# Assignment
Return each entry word for word. Leave the images out.

# Study material
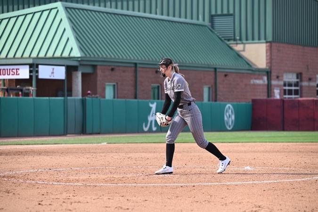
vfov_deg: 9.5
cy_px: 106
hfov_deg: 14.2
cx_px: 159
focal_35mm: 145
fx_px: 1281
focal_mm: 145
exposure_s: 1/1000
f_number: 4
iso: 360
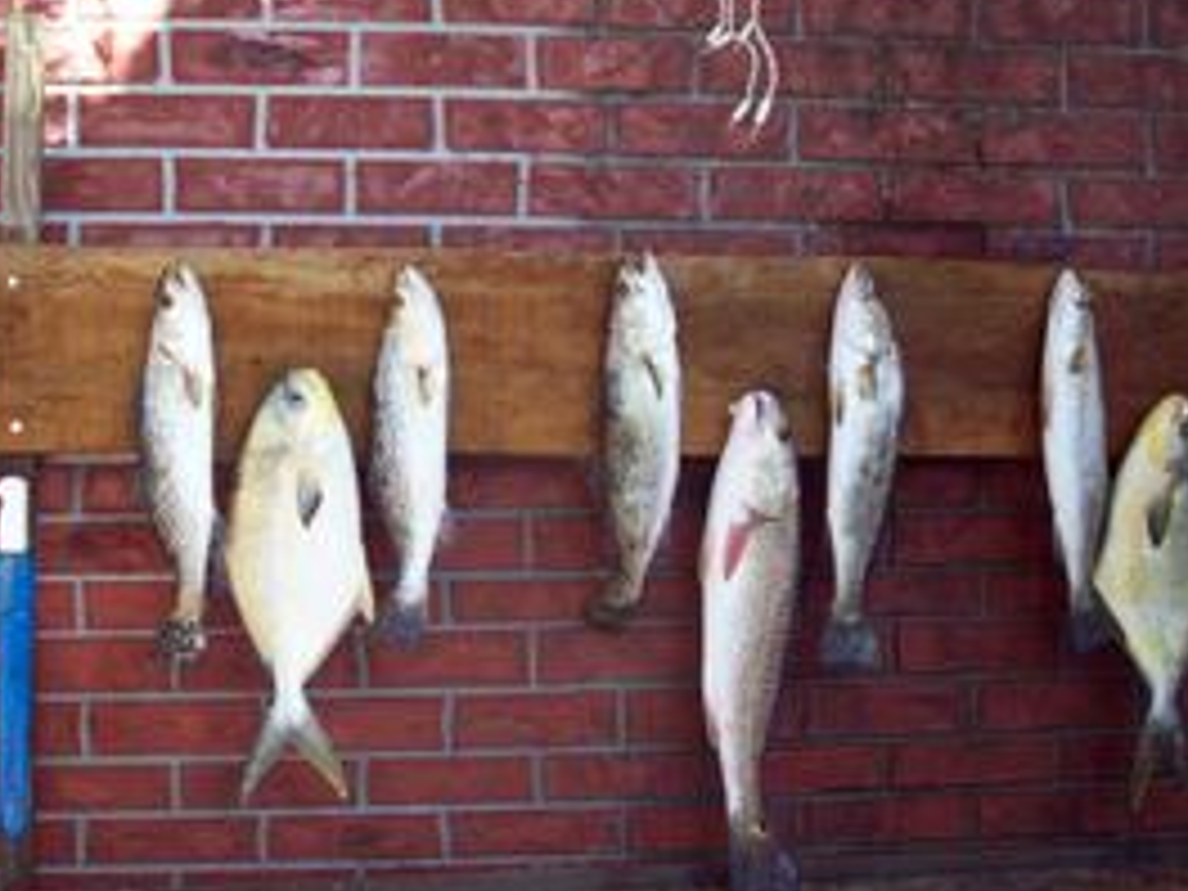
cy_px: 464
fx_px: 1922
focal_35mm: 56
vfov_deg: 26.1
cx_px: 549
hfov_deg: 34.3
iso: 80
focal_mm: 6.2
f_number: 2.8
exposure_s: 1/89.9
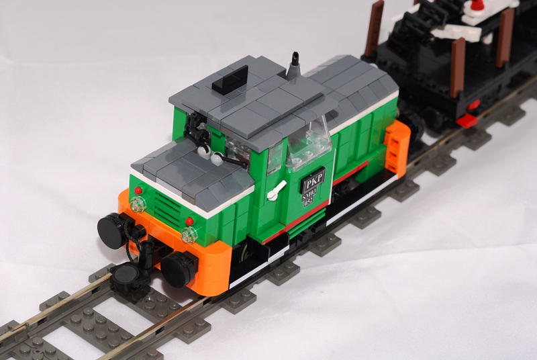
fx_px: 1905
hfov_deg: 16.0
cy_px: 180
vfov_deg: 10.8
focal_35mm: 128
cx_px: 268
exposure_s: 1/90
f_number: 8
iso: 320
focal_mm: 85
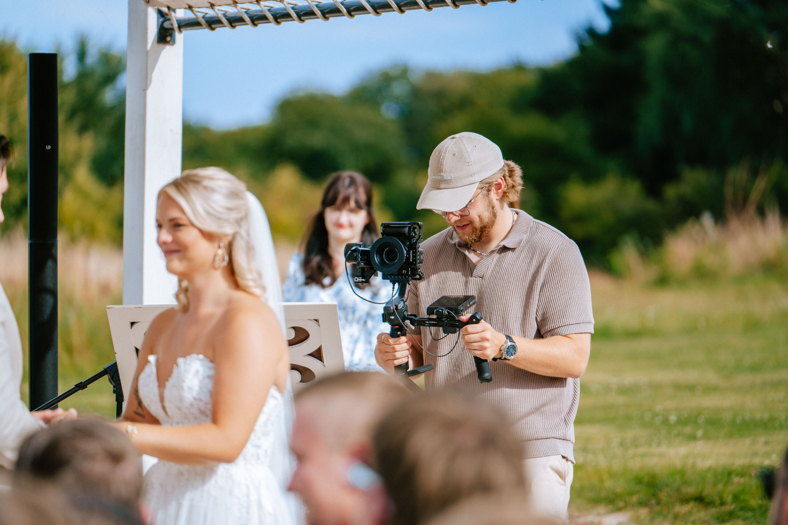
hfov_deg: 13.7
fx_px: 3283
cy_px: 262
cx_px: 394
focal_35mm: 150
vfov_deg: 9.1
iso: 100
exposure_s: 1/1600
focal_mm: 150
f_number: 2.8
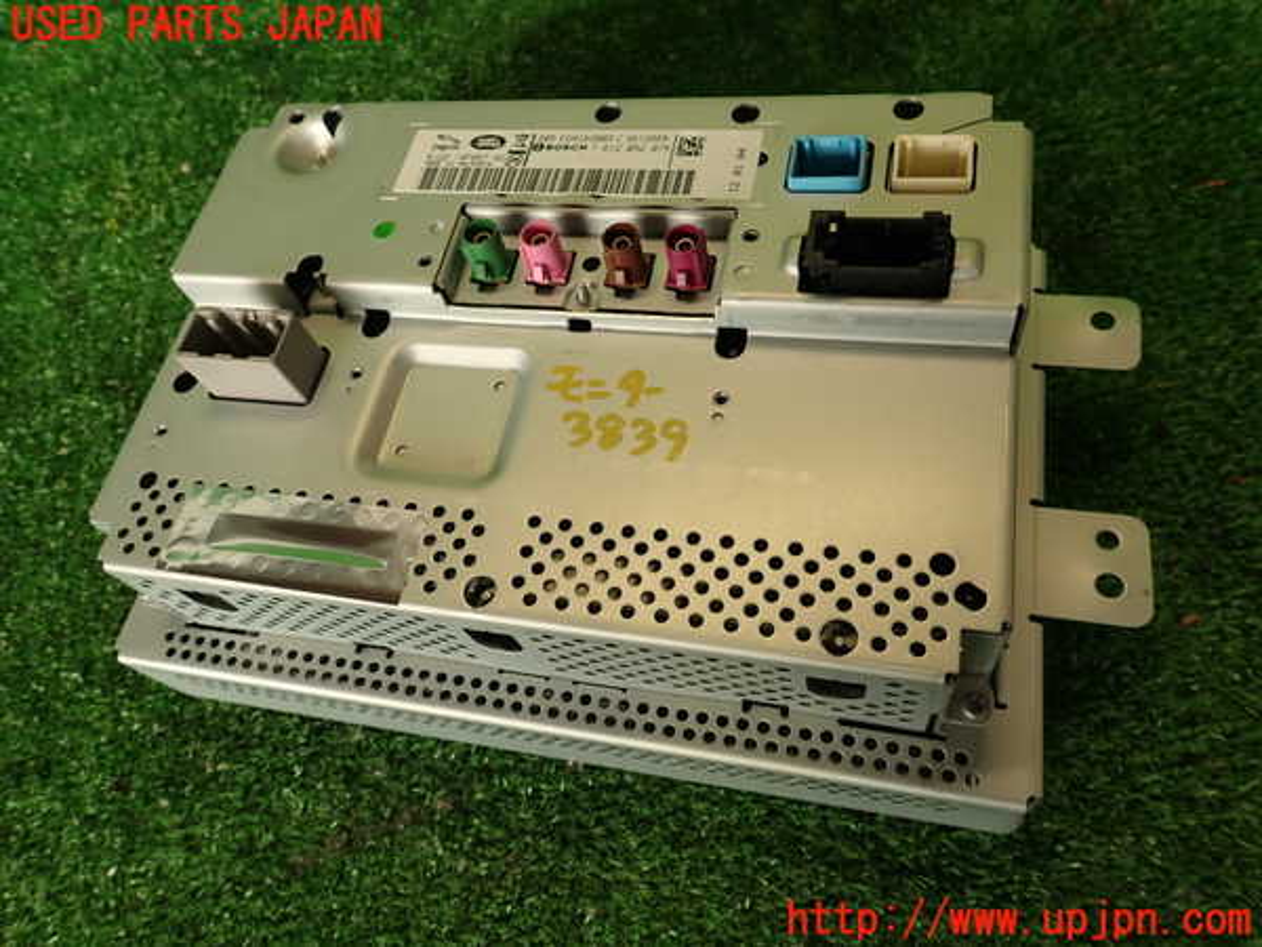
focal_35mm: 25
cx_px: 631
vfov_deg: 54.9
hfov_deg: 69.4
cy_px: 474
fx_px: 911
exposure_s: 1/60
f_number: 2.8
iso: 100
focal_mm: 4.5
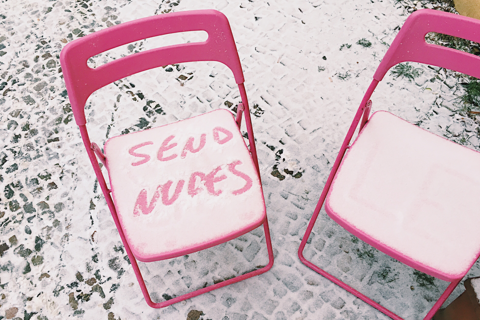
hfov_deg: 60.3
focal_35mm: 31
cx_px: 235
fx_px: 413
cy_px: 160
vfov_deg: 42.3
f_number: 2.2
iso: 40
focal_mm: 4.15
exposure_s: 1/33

# Expected answer
vfov_deg: 9.5
cy_px: 106
hfov_deg: 14.2
cx_px: 159
focal_35mm: 145
fx_px: 1281
focal_mm: 145
exposure_s: 1/1000
f_number: 4
iso: 360
cy_px: 464
fx_px: 1922
focal_35mm: 56
vfov_deg: 26.1
cx_px: 549
hfov_deg: 34.3
iso: 80
focal_mm: 6.2
f_number: 2.8
exposure_s: 1/89.9
fx_px: 1905
hfov_deg: 16.0
cy_px: 180
vfov_deg: 10.8
focal_35mm: 128
cx_px: 268
exposure_s: 1/90
f_number: 8
iso: 320
focal_mm: 85
hfov_deg: 13.7
fx_px: 3283
cy_px: 262
cx_px: 394
focal_35mm: 150
vfov_deg: 9.1
iso: 100
exposure_s: 1/1600
focal_mm: 150
f_number: 2.8
focal_35mm: 25
cx_px: 631
vfov_deg: 54.9
hfov_deg: 69.4
cy_px: 474
fx_px: 911
exposure_s: 1/60
f_number: 2.8
iso: 100
focal_mm: 4.5
hfov_deg: 60.3
focal_35mm: 31
cx_px: 235
fx_px: 413
cy_px: 160
vfov_deg: 42.3
f_number: 2.2
iso: 40
focal_mm: 4.15
exposure_s: 1/33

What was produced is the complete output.